What is an Accounting Reserve and Provisions? Advantages of reserve fund and Provisions

What is a Reserve and Provisions?
What is an Accounting Reserve and Provisions?Advantages of reserve fund and Provisions

Introduction
The two words "reserve" and "provision" are used synchronously in actual practice. For example. We can see the use of the terms reserve for doubtful, reserve for discount on debtors instead of provision for doubtful debts provision for discount on debtors etc. but in fact, there is sharp distinction between in two terms. Let's discuses these two terms respectively.

Reserve and provisions

Reserve
Reserve is an amount set aside out of the profit and other surplus to strengthen the financial position of the business to meet future contingencies and losses. In other words, the amount of profit or surplus which is kept safe for the smooth operation of an organization and to pay different kinds of liabilities is called reserve. It is also called undistributed profit or retained earnings. Sometimes, it can be distributed to the shareholders as dividend. So we can say that reserve is that part of profit. Which is undistributed for the prupose of business use in furere.
Objective or importance of reserve
Reserve helps the business in strengthening its financial position. It also helps to meet unexpected loses without any reduction in owner's capital. Reserves establish a source of cost free capital of the business because it consists of pouching of profit. The reserves may be created for achieving any of the following objectives:
a. To strengthen the financial position of a firm.

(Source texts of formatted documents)
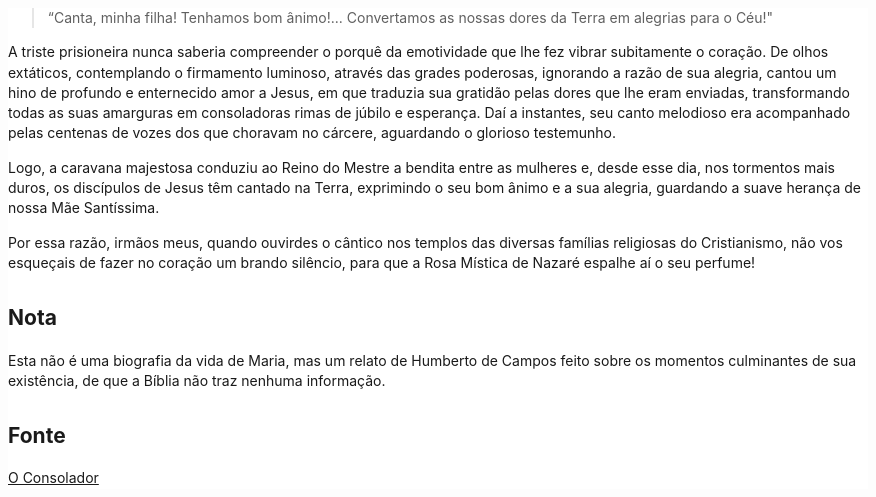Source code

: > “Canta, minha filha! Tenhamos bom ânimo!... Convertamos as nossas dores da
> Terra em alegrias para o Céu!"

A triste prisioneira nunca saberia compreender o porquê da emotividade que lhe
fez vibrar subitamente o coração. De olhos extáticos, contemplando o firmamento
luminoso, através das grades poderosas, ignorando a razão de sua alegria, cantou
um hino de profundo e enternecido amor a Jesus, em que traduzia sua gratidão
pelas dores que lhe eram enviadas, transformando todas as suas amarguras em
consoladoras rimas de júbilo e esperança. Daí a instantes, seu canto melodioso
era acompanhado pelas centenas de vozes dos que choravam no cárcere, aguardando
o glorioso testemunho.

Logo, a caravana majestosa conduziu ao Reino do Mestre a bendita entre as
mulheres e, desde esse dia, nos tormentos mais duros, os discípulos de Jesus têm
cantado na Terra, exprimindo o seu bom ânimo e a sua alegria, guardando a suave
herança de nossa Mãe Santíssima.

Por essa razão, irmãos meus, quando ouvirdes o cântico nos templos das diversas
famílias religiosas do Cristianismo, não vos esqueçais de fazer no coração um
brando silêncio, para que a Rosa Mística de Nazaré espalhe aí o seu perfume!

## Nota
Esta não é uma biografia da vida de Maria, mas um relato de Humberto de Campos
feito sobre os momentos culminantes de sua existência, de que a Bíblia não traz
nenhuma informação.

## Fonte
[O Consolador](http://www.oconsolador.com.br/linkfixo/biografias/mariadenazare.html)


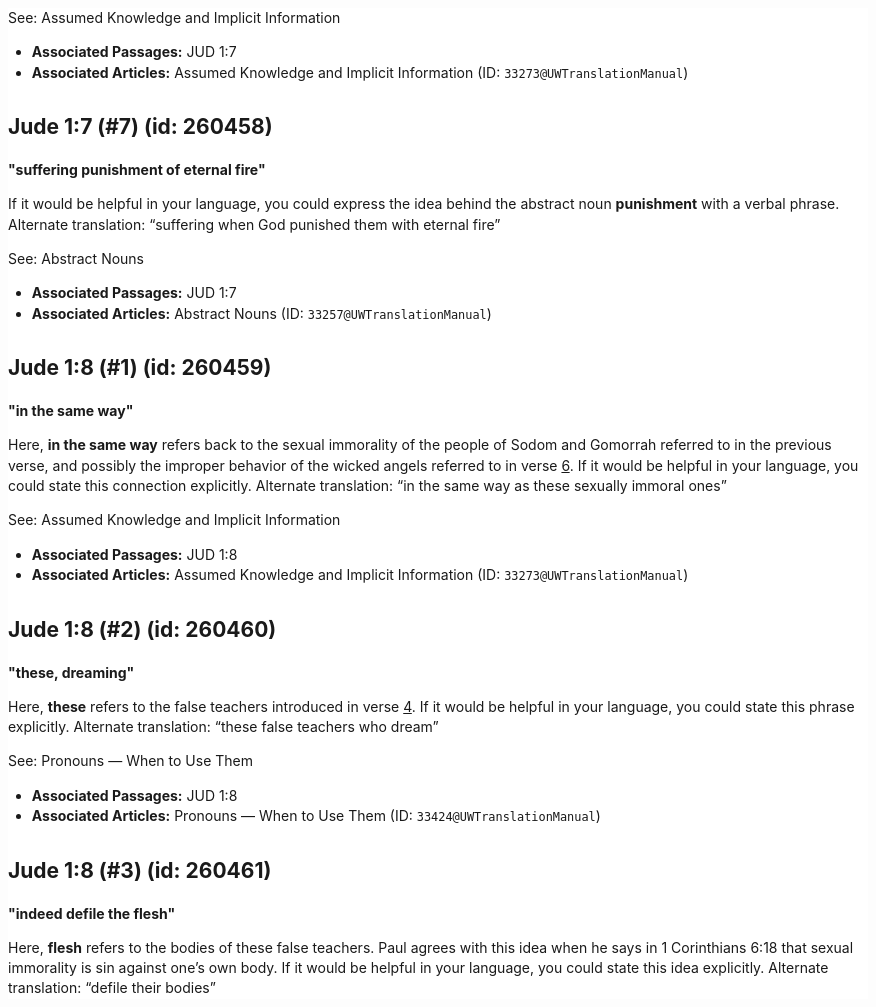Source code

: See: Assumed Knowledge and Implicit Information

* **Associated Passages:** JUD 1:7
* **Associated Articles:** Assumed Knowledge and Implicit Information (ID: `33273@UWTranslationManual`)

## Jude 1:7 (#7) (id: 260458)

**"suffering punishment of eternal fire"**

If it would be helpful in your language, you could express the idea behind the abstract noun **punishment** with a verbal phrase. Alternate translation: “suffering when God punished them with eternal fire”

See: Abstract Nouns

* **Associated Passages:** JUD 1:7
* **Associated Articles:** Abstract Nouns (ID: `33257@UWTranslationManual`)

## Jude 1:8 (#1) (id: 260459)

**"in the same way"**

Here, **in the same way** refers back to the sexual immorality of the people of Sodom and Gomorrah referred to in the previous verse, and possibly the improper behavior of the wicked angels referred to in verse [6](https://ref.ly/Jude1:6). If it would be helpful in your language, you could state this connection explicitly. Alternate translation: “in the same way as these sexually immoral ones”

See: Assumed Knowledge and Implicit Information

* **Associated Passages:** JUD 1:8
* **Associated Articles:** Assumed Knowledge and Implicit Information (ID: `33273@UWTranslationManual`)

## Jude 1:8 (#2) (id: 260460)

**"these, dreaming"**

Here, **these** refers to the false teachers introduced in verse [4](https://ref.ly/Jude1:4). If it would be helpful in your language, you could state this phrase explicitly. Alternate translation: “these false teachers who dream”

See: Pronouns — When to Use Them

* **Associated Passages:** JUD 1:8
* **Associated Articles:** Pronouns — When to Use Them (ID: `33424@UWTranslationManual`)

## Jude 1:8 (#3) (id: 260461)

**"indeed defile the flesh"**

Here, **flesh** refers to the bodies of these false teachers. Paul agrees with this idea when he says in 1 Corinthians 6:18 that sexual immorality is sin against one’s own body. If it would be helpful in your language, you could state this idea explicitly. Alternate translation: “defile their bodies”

==

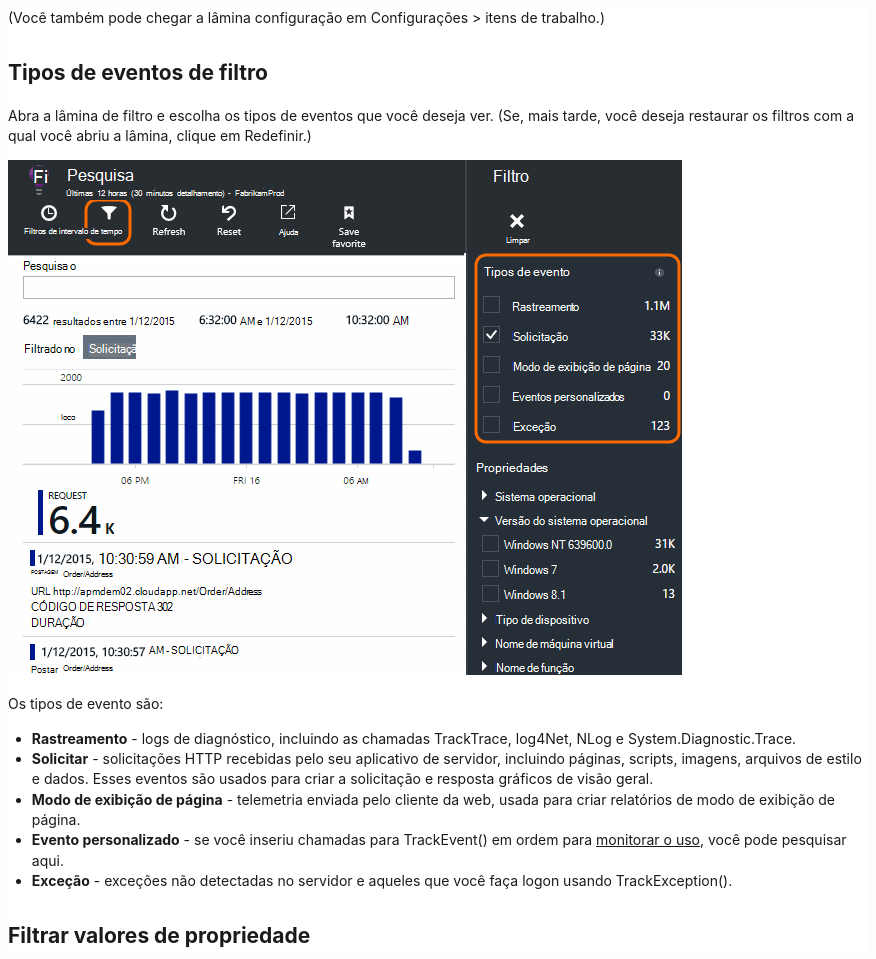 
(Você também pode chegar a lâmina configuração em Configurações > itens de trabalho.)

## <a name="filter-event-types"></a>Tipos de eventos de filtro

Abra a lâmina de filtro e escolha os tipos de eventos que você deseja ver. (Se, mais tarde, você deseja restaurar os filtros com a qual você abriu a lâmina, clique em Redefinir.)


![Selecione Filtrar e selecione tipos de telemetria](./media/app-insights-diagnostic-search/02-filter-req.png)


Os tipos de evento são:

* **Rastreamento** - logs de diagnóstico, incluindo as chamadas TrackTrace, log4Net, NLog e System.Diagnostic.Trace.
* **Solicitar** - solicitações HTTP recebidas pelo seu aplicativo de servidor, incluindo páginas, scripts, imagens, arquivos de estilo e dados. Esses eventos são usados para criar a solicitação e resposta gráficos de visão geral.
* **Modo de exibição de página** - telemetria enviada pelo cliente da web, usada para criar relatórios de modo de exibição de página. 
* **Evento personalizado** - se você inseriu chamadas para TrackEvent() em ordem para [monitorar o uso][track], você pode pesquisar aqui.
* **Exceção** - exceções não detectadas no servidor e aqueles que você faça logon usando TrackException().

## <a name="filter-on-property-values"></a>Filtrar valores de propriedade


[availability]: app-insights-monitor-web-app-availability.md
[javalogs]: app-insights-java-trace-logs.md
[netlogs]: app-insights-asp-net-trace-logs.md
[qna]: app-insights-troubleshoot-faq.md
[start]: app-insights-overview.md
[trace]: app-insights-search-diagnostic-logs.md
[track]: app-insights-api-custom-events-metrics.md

== Task description ==
In the page on reserves and provisions, please list every benefit that the paragraph under "Objective or importance of reserve" says a reserve brings to the business, leaving out the lettered list that follows it. These records are separate material and have no connection to the page on reserves and provisions.

== Completed task ==
- It strengthens the financial position of the business.
- It helps meet unexpected losses without any reduction in the owner's capital.
- It establishes a source of cost-free capital for the business.